Digital representations of history’s most famous people aren’t anything new. When Richard III of England’s skeleton surfaced, a clay model detailed his facial features. Most recently, even the ability to animate old photographs had people flocking to family albums. Tap or click here to turn nostalgic family photos into lifelike videos. But there isn’t a true substitute for communicating with prolific or great leaders. Or is there? A company has seemingly done the impossible, so if you ever wanted to talk to famed theoretical physicist and Nobel Prize winner Albert Einstein, now you can.

Here’s the backstory

Working with the Hebrew University, Austin-based UneeQ developed a virtual version of Albert Einstein. The company specializes in creating “digital humans” for customer service and chat applications and painstakingly recreated Einstein’s look, voice and mannerisms. Digital Einstein was developed as part of the company’s UneeQ Companions. It’s a set of creations that people can interact with. While the bulk of its companions is used for customer services, the company explains that it can fill in the gap in human connections. “While digital humans are not designed to replace human engagement, they’re able to augment human interaction, particularly in today’s disconnected and touch-free world. They’ve been found to negate people’s emotional roadblocks that deter many from confiding and trusting fundamental human interactions,” UneeQ explained in a blog post.

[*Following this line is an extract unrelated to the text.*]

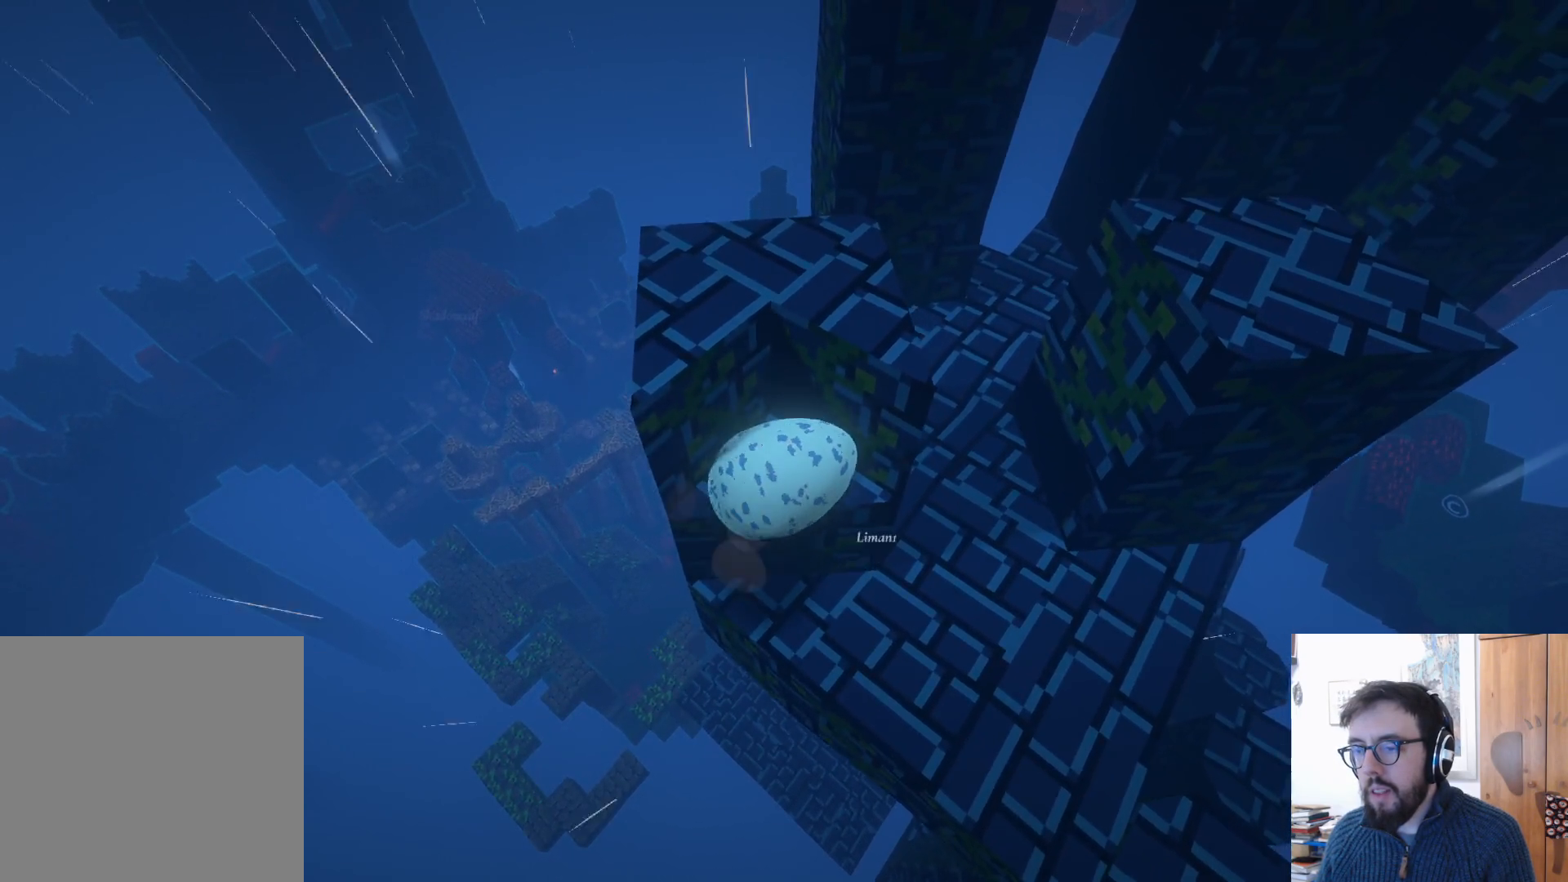
{"buttons": ["A"], "left_stick": "up", "right_stick": "center", "events": []}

What can you ask Einstein?

The coding and development of Digital Einstein are strikingly accurate, but you can’t have a full conversation with him. After allowing access to your microphone, Einstein will give you a short introduction. From there, you have the option to take his daily quiz, test his AI brain, learn about his life, or chat with another digital companion called Sophie. If your microphone is enabled, you can say your choice out loud. Otherwise, navigate the options with your mouse. While his voice does have a distinctly Austrian-German accent, it is still without a doubt a digital representation. His mannerisms coded into the project seem accurate, but the text-to-speech does falter at times. To test his AI brain, Einstein can answer any question about his life, or if you want to dig a bit deeper, he can answer questions on math, science or anything technical. Most of the questions that he’s pre-programmed to answer appear as suggestions on the bottom of the screen. We don’t think it will replace human interactions and connections anytime soon, but it is still a fun experience.